Galois groups of random additive polynomials (Q6567136)

This work follows recent breakthroughs on Galois groups of random polynomials, especially over the integers. In number theory, there is an analogy between number fields and function fields, e.g., \(\mathbb Q \leftrightarrow \mathbb F_q(t)\). With this in mind, the authors consider polynomials with coefficients in \(\mathbb F_q[t]\). They restrict attention to additive polynomials, namely those of the shape\N\[\Nf(X) = X^{q^n} + a_{n-1}(t) X^{q^{n-1}} + \cdots + a_1(t) X^q + a_0(t) X.\N\]\NIf \(a_0(t), \ldots, a_{n-1}(t)\) are uniformly random polynomials of degree at most \(d\) over \(\mathbb F_q\), then \(f\) is a random additive polynomial over \(\mathbb F_q[t]\).
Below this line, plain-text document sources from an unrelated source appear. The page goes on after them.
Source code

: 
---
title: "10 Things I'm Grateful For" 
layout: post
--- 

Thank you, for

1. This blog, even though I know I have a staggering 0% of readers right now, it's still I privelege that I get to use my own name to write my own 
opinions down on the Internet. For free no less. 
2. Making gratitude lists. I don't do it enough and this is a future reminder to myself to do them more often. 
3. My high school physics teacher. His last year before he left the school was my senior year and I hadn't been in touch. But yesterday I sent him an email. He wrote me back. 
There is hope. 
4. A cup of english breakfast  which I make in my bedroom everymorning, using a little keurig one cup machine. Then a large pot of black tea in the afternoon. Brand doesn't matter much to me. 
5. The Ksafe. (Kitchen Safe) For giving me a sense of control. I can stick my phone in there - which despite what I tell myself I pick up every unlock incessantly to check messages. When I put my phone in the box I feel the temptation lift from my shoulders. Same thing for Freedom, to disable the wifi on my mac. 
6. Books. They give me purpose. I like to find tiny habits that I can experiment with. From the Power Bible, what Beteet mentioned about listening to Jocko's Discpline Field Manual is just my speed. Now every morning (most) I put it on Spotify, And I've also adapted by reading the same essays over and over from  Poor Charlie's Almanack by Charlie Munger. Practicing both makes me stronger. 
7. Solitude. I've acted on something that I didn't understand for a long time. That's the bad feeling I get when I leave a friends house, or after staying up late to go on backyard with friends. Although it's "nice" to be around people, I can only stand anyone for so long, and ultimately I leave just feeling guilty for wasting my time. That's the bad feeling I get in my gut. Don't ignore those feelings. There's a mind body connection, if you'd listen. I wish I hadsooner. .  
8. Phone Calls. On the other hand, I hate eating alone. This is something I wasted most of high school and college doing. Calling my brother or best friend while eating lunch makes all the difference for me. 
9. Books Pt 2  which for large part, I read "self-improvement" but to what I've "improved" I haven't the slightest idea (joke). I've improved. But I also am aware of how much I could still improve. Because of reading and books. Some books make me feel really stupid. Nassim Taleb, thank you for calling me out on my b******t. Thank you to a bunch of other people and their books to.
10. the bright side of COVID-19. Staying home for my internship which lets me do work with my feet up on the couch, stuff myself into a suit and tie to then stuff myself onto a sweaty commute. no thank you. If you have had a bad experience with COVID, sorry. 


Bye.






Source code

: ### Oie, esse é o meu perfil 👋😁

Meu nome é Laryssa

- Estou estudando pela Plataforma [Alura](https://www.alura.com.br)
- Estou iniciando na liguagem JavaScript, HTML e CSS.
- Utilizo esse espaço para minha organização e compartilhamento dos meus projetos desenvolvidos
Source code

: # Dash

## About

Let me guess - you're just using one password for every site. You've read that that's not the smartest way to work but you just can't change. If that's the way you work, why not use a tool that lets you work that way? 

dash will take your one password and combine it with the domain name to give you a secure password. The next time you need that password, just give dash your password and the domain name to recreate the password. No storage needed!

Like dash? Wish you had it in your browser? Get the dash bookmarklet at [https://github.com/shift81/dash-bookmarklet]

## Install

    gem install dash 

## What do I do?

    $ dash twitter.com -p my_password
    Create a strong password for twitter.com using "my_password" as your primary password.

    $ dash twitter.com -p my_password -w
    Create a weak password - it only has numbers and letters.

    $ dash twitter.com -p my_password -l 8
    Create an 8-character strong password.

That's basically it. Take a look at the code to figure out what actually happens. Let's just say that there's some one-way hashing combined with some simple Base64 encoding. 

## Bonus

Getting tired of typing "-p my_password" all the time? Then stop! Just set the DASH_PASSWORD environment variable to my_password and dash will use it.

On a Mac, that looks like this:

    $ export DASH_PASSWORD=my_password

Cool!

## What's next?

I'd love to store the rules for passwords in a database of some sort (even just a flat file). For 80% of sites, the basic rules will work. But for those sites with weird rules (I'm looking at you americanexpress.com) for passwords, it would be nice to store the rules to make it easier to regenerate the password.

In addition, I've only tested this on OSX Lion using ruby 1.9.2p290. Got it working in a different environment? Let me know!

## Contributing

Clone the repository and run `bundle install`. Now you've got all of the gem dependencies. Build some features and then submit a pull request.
The Galois group \(G_f\) of \(f\) over \(\mathbb F_q(t)\) acts on the roots of \(f\) so, up to conjugacy, we can regard it as a subgroup of \(\mathrm{GL}_n(\mathbb F_q)\). The main objective is to show that \(G_f = \mathrm{GL}_n(\mathbb F_q)\) asymptotically almost surely as \(n \to \infty\), with \(d,q\) fixed. One could send \(d\) or \(q\) to infinity instead, but the authors explain that the task is then easier. They achieve their goal after excluding a natural obstruction.